A matéria é de autoria do vereador Lauri Juliani (PDT) e ao ser apresentada em plenário, contou com o apoio unânime dos edis. A posição dos parlamentares manteve-se a mesma quando o projeto recebeu veto integral do Executivo Municipal, cabendo, assim, ao Legislativo promulgar a matéria.
Jogar papéis, embalagens ou assemelhados em vias públicas, assim como depositar animais mortos em logradouros, arroios e rios são alguns dos atos considerados, no projeto, como lesivos à limpeza do município. Conforme Juliani, “o objetivo desta Lei não é onerar ninguém, e sim, garantir a limpeza pública e o fim dos inúmeros focos de lixos irregulares existentes na área urbana e rural de Santo Ângelo, e principalmente, conscientizar as pessoas do dever de zelar pelo meio ambiente e garantir uma cidade melhor e mais limpa para todos".
O projeto divide as infrações em quatro categorias: leve, média, grave e gravíssima. Os valores das multas variam de R$ 180 a R$ 4 mil. Ao Departamento Municipal do Meio Ambiente caberá fiscalizar e emitir notificações de infração, bem como estabelecer a graduação das sanções, tendo em vista a gravidade dos atos, bem como a reincidência dos infratores.
O infrator receberá uma notificação e terá um período específico para contestar a decisão.
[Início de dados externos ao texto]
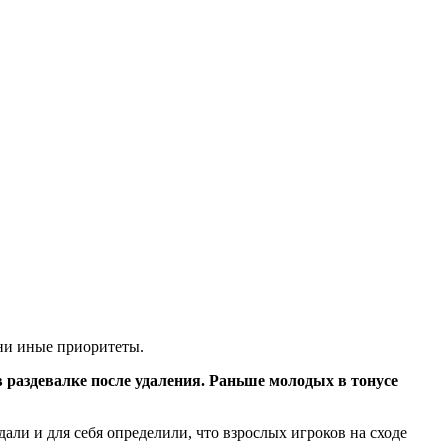
ани иные приоритеты.
в раздевалке после удаления. Раньше молодых в тонусе
али и для себя определили, что взрослых игроков на сходе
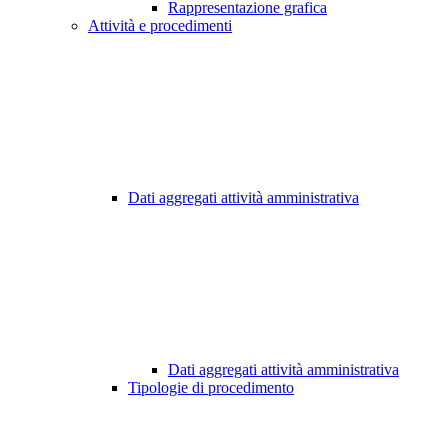
Rappresentazione grafica
Attività e procedimenti
Dati aggregati attività amministrativa
Dati aggregati attività amministrativa
Tipologie di procedimento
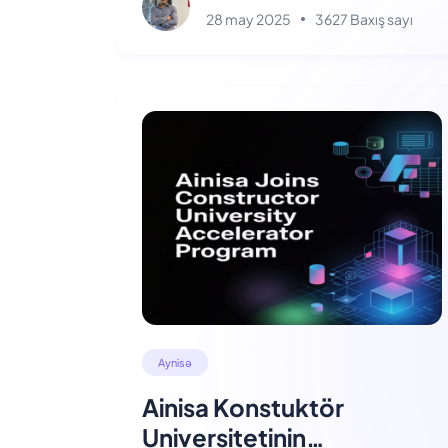
28 may 2025
3627 Baxış sayı
Aynisə
Ainisa Konstuktör
Universitetinin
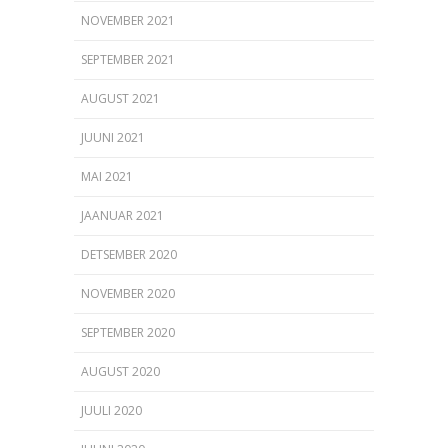
NOVEMBER 2021
SEPTEMBER 2021
AUGUST 2021
JUUNI 2021
MAI 2021
JAANUAR 2021
DETSEMBER 2020
NOVEMBER 2020
SEPTEMBER 2020
AUGUST 2020
JUULI 2020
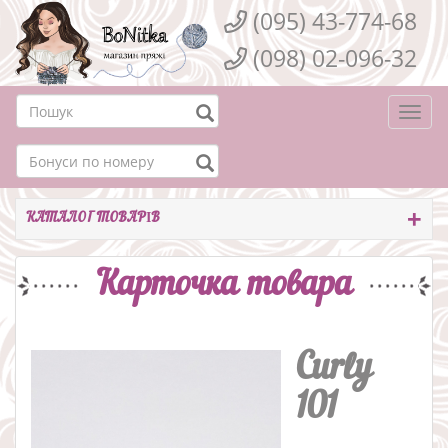
(095) 43-774-68
(098) 02-096-32
Togg
navi
КАТАЛОГ ТОВАРІВ
Карточка товара
Curly
101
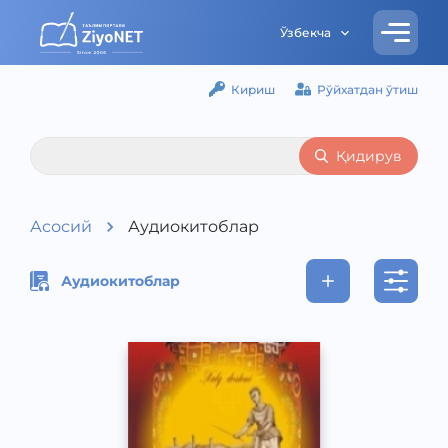
Ўзбекча
Кириш
Рўйхатдан ўтиш
Қидирув
Асосий
Аудиокитоблар
Аудиокитоблар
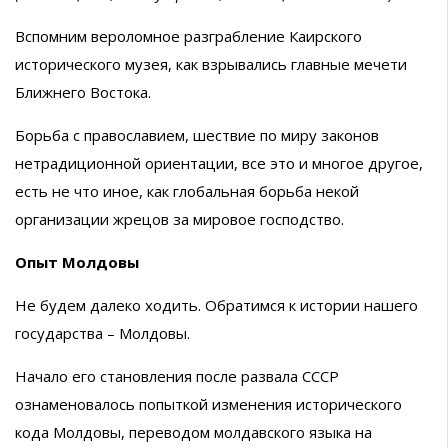
Вспомним вероломное разграбление Каирского
исторического музея, как взрывались главные мечети
Ближнего Востока.
Борьба с православием, шествие по миру законов
нетрадиционной ориентации, все это и многое другое,
есть не что иное, как глобальная борьба некой
организации жрецов за мировое господство.
Опыт Молдовы
Не будем далеко ходить. Обратимся к истории нашего
государства – Молдовы.
Начало его становления после развала СССР
ознаменовалось попыткой изменения исторического
кода Молдовы, переводом молдавского языка на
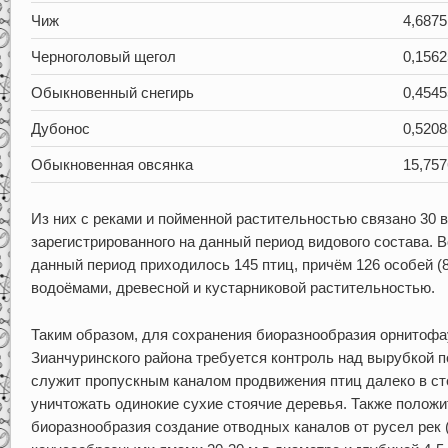
Чиж
4,6875
Черноголовый щегол
0,1562
Обыкновенный снегирь
0,4545
Дубонос
0,5208
Обыкновенная овсянка
15,757
Из них с реками и пойменной растительностью связано 30 ви
зарегистрированного на данный период видового состава. Вс
данный период приходилось 145 птиц, причём 126 особей (8
водоёмами, древесной и кустарниковой растительностью.
Таким образом, для сохранения биоразнообразия орнитоф
Зианчуринского района требуется контроль над вырубкой п
служит пропускным каналом продвижения птиц далеко в сте
уничтожать одинокие сухие стоячие деревья. Также полож
биоразнообразия создание отводных каналов от русел рек 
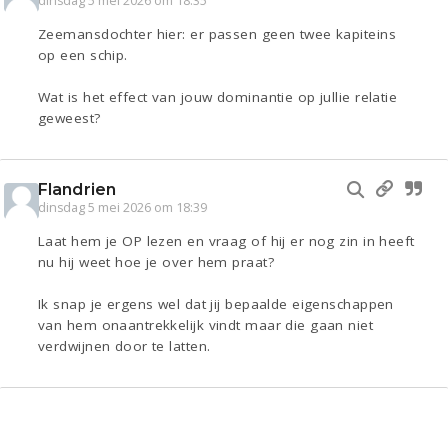
dinsdag 5 mei 2026 om 18:35
Zeemansdochter hier: er passen geen twee kapiteins
op een schip.
Wat is het effect van jouw dominantie op jullie relatie
geweest?
Flandrien
dinsdag 5 mei 2026 om 18:39
Laat hem je OP lezen en vraag of hij er nog zin in heeft
nu hij weet hoe je over hem praat?
Ik snap je ergens wel dat jij bepaalde eigenschappen
van hem onaantrekkelijk vindt maar die gaan niet
verdwijnen door te latten.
Em caso de reincidência, a multa será aplicada com o valor dobrado. A notificação será feita pelo correio, por carta registrada com aviso de recebimento. Caso o infrator não seja localizado, a notificação será realizada através de publicação oficial do município, com prazo de 10 dias para regularização a situação.
Para o vereador Juliani é necessário que o município conte com uma legislação que venha auxiliar na manutenção de uma cidade limpa e agradável. A Lei passará a valer após ser publicada oficialmente. A publicação deve acontecer ainda nesta semana.